A. Por decisão prolatada nos autos em 26 de Maio de 2014, nos termos do art.º 131.°/6/CPTA, foi mantido o decretamento provisório da(s) providência(s) cautelar(es) requerida(s) - cfr. fls. 1316 e segs. dos autos em suporte de papel, cujo teor aqui se dá por inteiramente reproduzido-, da qual foi interposto recurso, encontrando-se o mesmo pendente no TCA Sul (P.º 955/14.8BELSB-A).
B. Por despacho do Director-Geral do Património Cultural, de 21 de Julho de 2014 em cumprimento do despacho do Secretário de Estado da Cultura, de 18 de Julho de 2014 foi determinada a abertura do procedimento de classificação das 13 obras de ... pertencentes à P..., SA, ora Requerida (cfr.
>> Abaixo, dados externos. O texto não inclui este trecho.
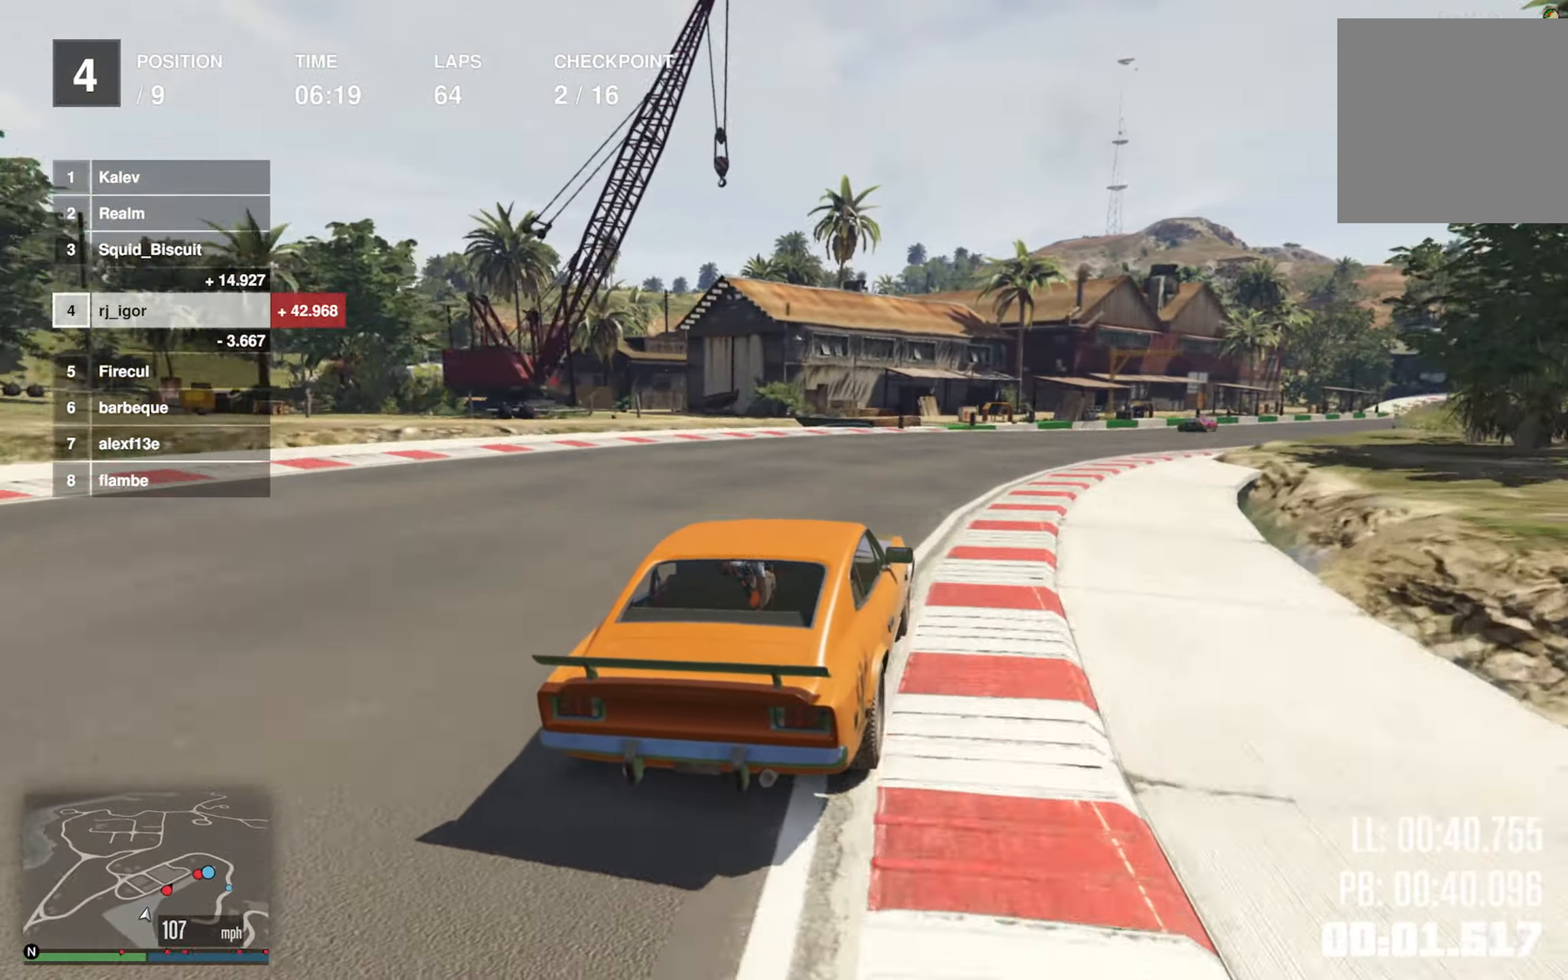
{"buttons": ["R2"], "left_stick": "center", "events": [[133, "left_stick", "center"], [233, "left_stick", "down-right"], [433, "left_stick", "center"]]}
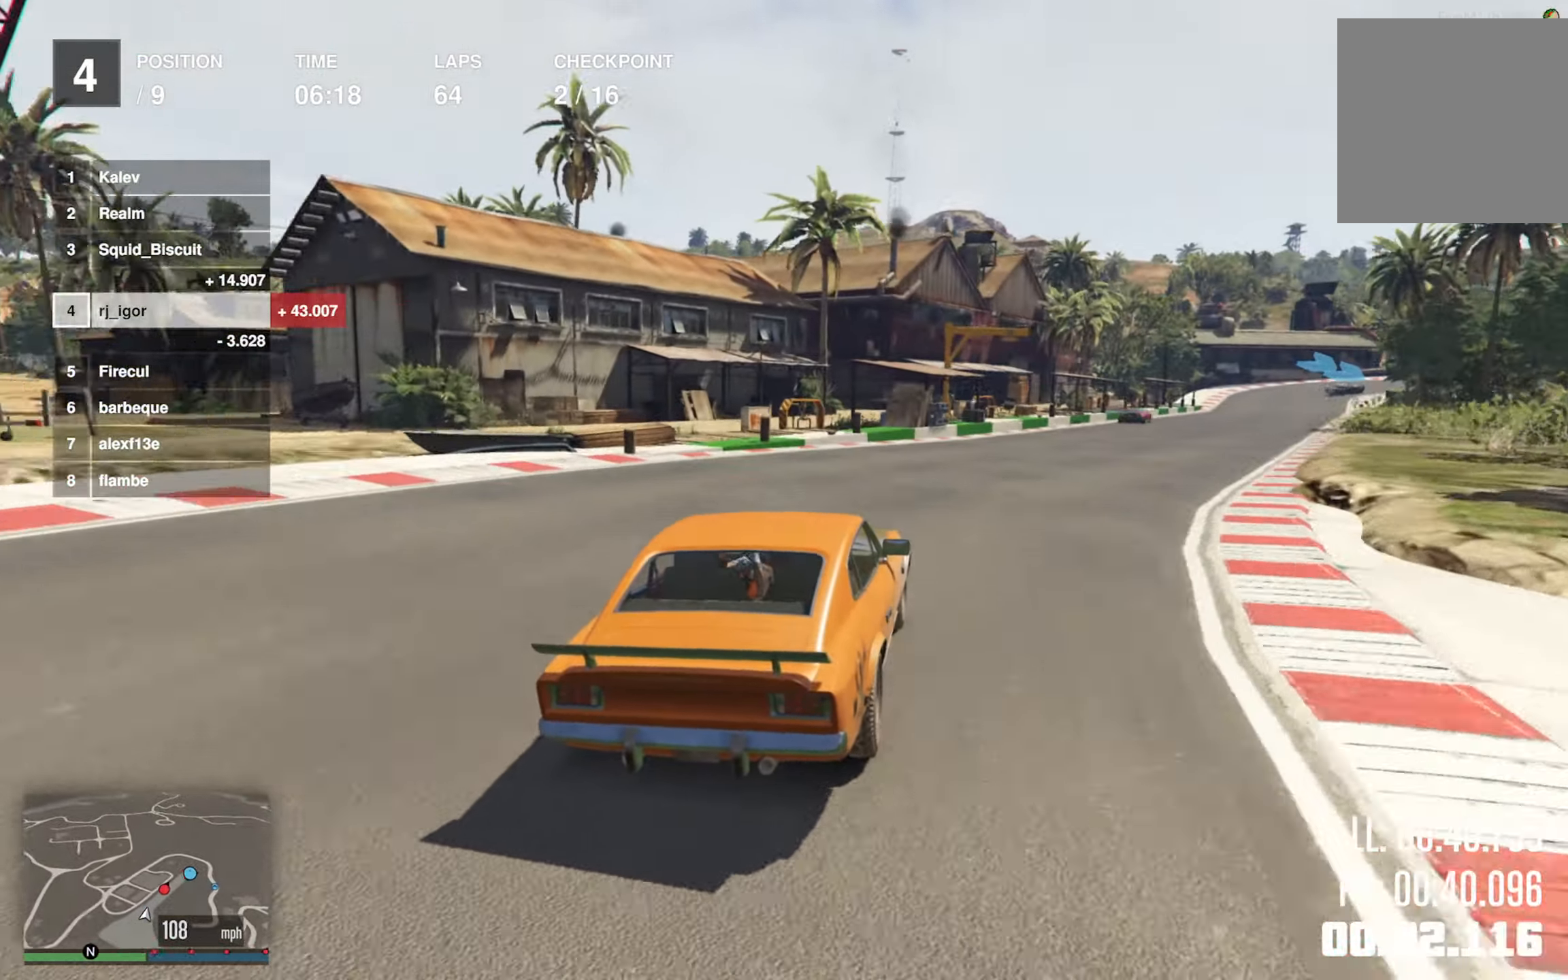
{"buttons": ["R2"], "left_stick": "center", "events": [[17, "left_stick", "down-right"], [184, "left_stick", "center"], [300, "left_stick", "down-right"], [450, "left_stick", "center"]]}
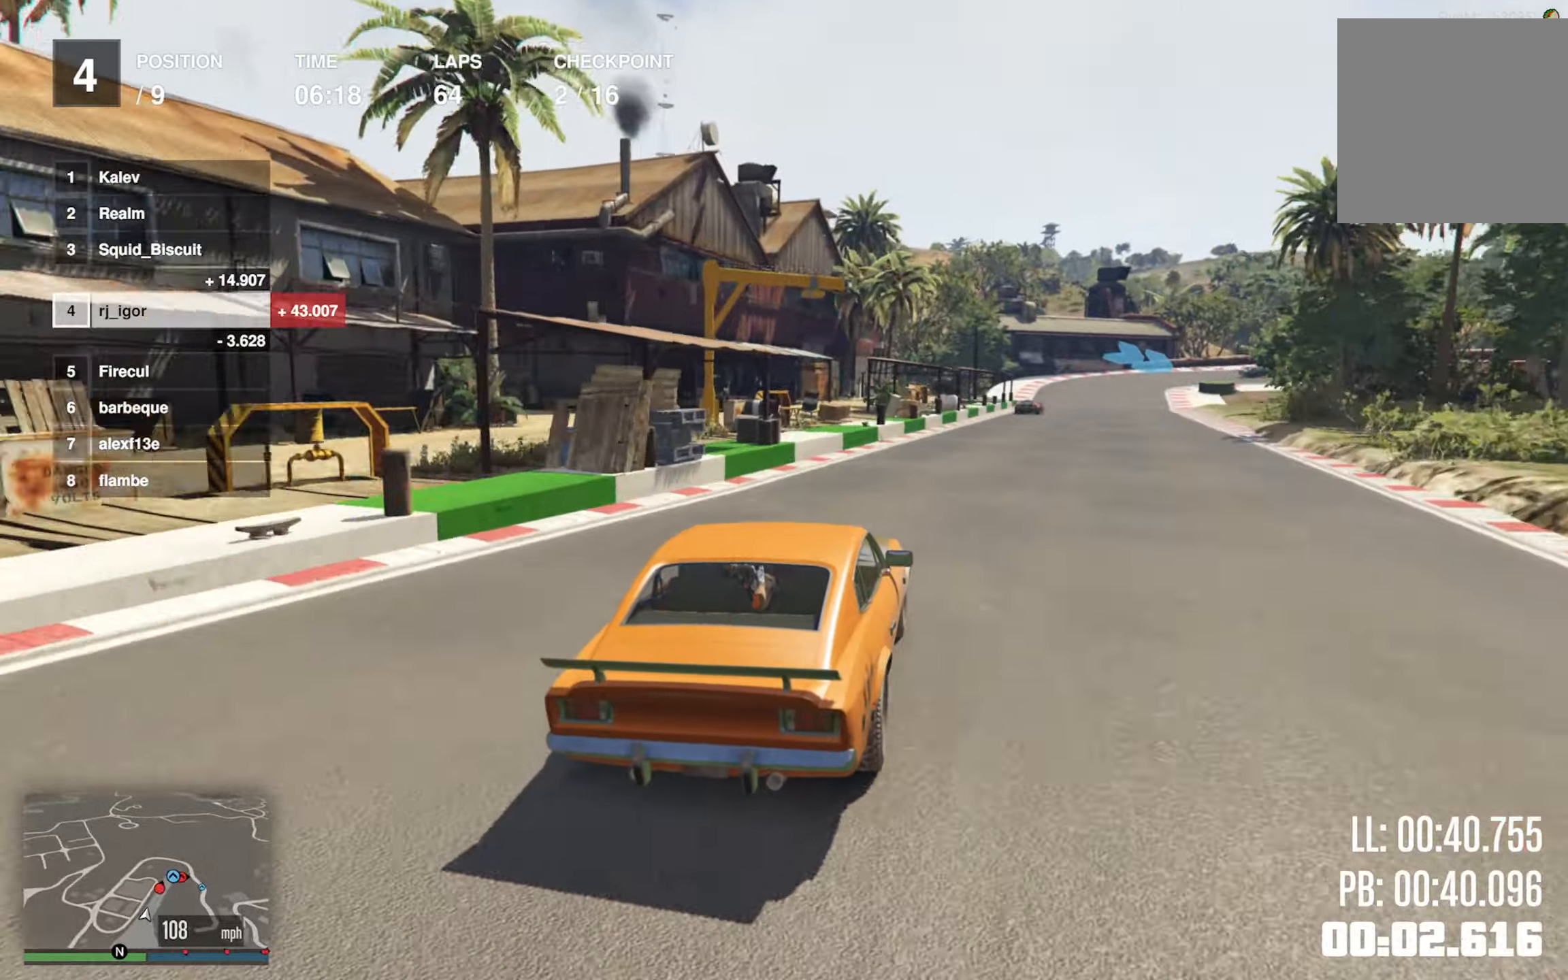
{"buttons": ["R2"], "left_stick": "center", "events": [[84, "left_stick", "down-right"], [200, "left_stick", "center"], [300, "left_stick", "down-right"], [400, "left_stick", "center"]]}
Doc. 1 junto com o requerimento da P... e P..., de fls. 1606 e segs, dos autos em suporte de papel, cujo teor aqui se da por reproduzido na íntegra).
C. Por despacho do Director-Geral do Património Cultural, de 21 de Julho de 2014, em cumprimento do despacho do Secretário de Estado da Cultura, de 18 de Julho de 2014, foi determinada a abertura do procedimento de classificação das 72 obras de ... pertencentes à P..., SA, ora Requerida (cfr. Doc. 2 junto com o requerimento da P... e P..., de fls. 1606 e segs. dos autos em suporte de papel, cujo teor aqui se dá por reproduzido na integra).
D. Ambos os despachos de abertura dos procedimentos administrativos de classificação das obras em causa nestes autos, foram objecto de publicação em Diário da República - Anúncios n.ºs 197/2014 e 198/2014, respectivamente, publicados no DR, 2.ª Série, n.º 146, de 31/07/2014 (cfr. Doc. 3 junto com o requerimento da P... e P..., de fls. 1606 e segs. dos autos).
E. Em 19 de Agosto de 2014, pelo Director-Geral do Património Cultural, foram proferidas decisões de arquivamento dos procedimentos administrativos de classificação das obras em causa nestes autos, as quais foram objecto de publicação em Diário da República- conforme Anúncios n.ºs 215/2014 e 216/2014, publicados no DR, 2.ª Série, n.º 166, de 29/08/2014 (cfr. Doc. 1 junto com o requerimento da P... e P..., de fls. 1663 e segs, dos autos em suporte de papel).
F. Do supra referido arquivamento, foram as ora Requeridas P... e P... notificadas, através dos ofícios n.ºs 8453 e 8452, respectivamente, ambos datados de 19/08/2014, e com cópia das referidas decisões, exaradas sobre as Informações n.ºs 2007/DPIMI/2014 e 2006/DPIMI/2014, ambas de 12/0812014, das quais se retira que, o fundamento que esteve na base das decisões de arquivamento, foi a oposição expressa das ora Requeridas P... e P... à classificação das ditas obras de ... Míró, seja como bens móveis de interesse nacional, seja como bens móveis de interesse público, por se tratar de obras importadas há menos de 10 anos (cfr. Docs. 1 e 2 juntos pela Requerida DGPC, com o Seu requerimento de fls. 1766 e segs. dos autos em suporte de papel, cujo teor aqui se dá por inteiramente reproduzido).
G. No processo cautelar n.º 246/14.4BELSB, foi proferida sentença em 24/09/2014, indeferindo a providência ali requerida (cfr. Doc. junto aos autos a fls. 1738 e segs, e respectivo processo no SITAF).
H. Em 27 de Outubro de 2014, deu entrada neste Tribunal o processo cautelar n.º 2527/14.8BELSB, no qual o ora Requerente Ministério Público, vem requerer a providência cautelar de suspensão de eficácia dos despachos de arquivamento dos procedimentos de classificação supra mencionados, como preliminar de acção administrativa especial de impugnação dos actos administrativos, que reputa de ilegais (cfr. requerimento inicial do aludido processo, no SITAF, cujo teor aqui se dá por integralmente reproduzido - facto que não carece de alegação, ao abrigo do art.º 412.º/2/CPC, ex vi art.º 1.º/CPTA e, encontrando-se tal articulado no SITAF, não se junta).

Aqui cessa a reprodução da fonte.